Billionaire Investor: Calvin Lo

Calvin Lo is something of an enigma. Over many years, he has built a fortune without ever really attracting the attention that the world’s wealthiest people usually attract. His indifference to publicity and his eye for an investment have built an aura around himself that sets him apart from other billionaires. While Lo has been more open in recent years, his business dealings his business dealings are somewhat obscure.

A good illustration of this is Lo’s purchase of the Williams Formula One Racing Team, a highly visible business with millions of fans around the world. Even during the buyout, Calvin Lo team took extreme measures to shield him from revealing his involvement. It was this investment that introduced Lo to much of the world, with one of the most frequent questions being about how he earned his wealth.

We know Lo is worth around US$1.7 billion, and, as Group CEO of R.E. Lee International, he is head of the world’s largest life insurance broker, placing US$1 billion of premiums annually. However, one little-known fact is that Lo also founded asset management firm, R.E. Lee Capital, which now manages US$10 billion, making him one of the most powerful and influential financial managers in the world.

R.E. Lee Capital

Managing over US$10 billion in assets, like most hedge funds, R.E. Lee Capital holds a broad range of securities, including equities, options and bonds. This is key to how hedge fund managers manage their portfolios, and how they make so much money. Before looking at how much Lo benefits from R.E. Lee Capital each year, we need to understand how a hedge fund operates to better understand where profits come from.

How a hedge fund operates

A hedge fund invests in a portfolio of assets using pooled resources from its investors. For a high-end firm such as R.E. Lee Capital, this means high net worth individuals each investing significant sums. Using pooled resources in this way benefits all parties, as growth tends to be easier to find the more diverse the assets held within a portfolio.
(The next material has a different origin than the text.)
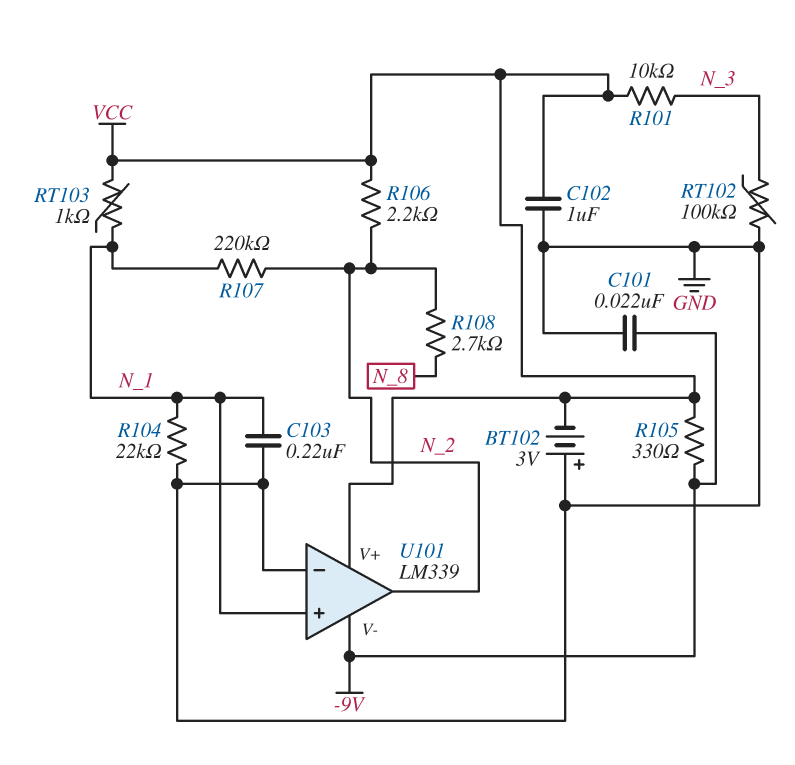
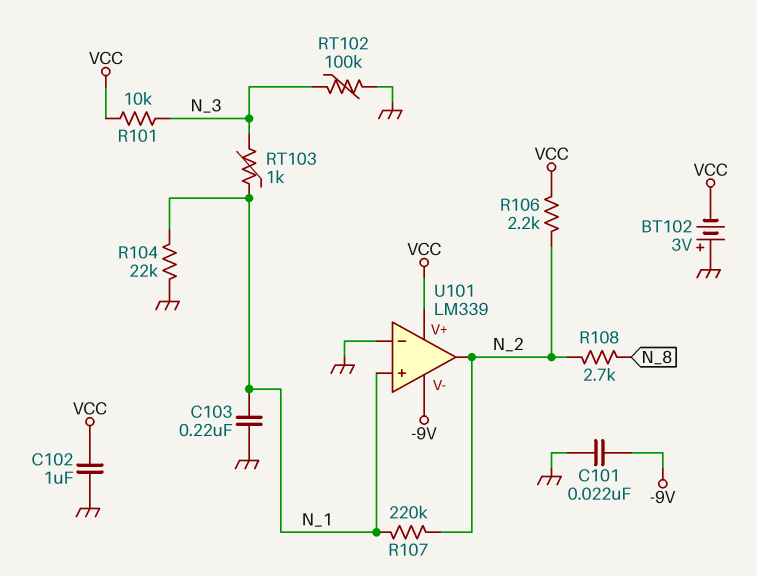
R105: 330 (-9V, VCC) -> none
RT103: 1k (N_1, VCC) -> 1k (N_1, N_3)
Essentially, the more money you have to invest, the more money you will make. It’s not set in stone – nothing is with investment – but it is generally the trend. Because hedge funds tend to deal in vast sums, they are able to deliver often spectacular returns on investment for their investors. In fact, the average annual ROI for hedge funds in 2021 was 10.3%. In the same year, R.E. Lee Capital achieved 20.4%. Even by industry standards, that is remarkable.

The key to success with hedge funds is that they are able to diversify portfolios, and investment managers are able to mitigate risk, essentially to aim for a neutral position in the market, ensuring they benefit from price movements in any direction. This is known as hedging, from where such funds get their name.

How do they profit

In general, hedge fund operators make money from the fees charged to investors, which is usually known as ‘2 and 20’. This means that the annual fee for investors is 2% of the invested capital, while an incentive fee of 20% is paid on the profit those investments make. This has become the industry norm, although some leading hedge funds push the investors’ fee to as much as 5% per annum.

The ‘2 and 20’ approach has attracted criticism from some quarters, because the 2% is paid whether the hedge fund makes a profit or not, so managers often receive massive fees even if they don’t deliver. The counter to this, of course, is that a hedge fund that doesn’t deliver will not have investors for very long.

What does that mean for R.E. Lee Capital?

So, what does all this mean for Lo and his asset management business, R.E. Lee Capital? With managed funds of USD$10 billion, if we take the basic ‘2 and 20’ approach, that generates US$200 million in fees every year.

In addition, if we take the 2021 performance of 20.4%, the fund also generated US$2.04 billion in profit, of which Lo’s company received 20%. That equates to US$408 million in incentive fees, giving a total of US$608 million in income from investors.

As with any business, there are operating costs to consider, and while R.E. Lee Capital keeps such information to itself, we do know that for the wider industry, a 40% profit margin is a relatively common average. That would suggest approximately US$243 million profit for the business in 2021.

It is assumed that Lo has some of his own funds invested in the business too, which would obviously benefit directly from the 20.4% return, and profit margins could be much higher than industry averages. Somewhere close to a quarter of a billion dollars a year would be a conservative estimate of the income Lo generates from R.E. Lee Capital, and there is the possibility that it is much higher.

Conclusion

R.E. Lee Capital is a significant part of the R.E. Lee International group, generating substantial income for Lo and his investors alike. Thus, hedge funds offer a superb investment opportunity. Although there is some risk in such funds being unregulated, well-run hedge funds are always significantly oversubscribed with potential investors waiting for an opportunity.

For those who wish to invest, the minimum investment usually begins at the $200,000 mark and investors require a net worth of at least US$1 million. These criteria can often be much, much higher for large funds such as R.E. Lee Capital. Hedge funds can deliver impressive gains even when more traditional investment vehicles are struggling.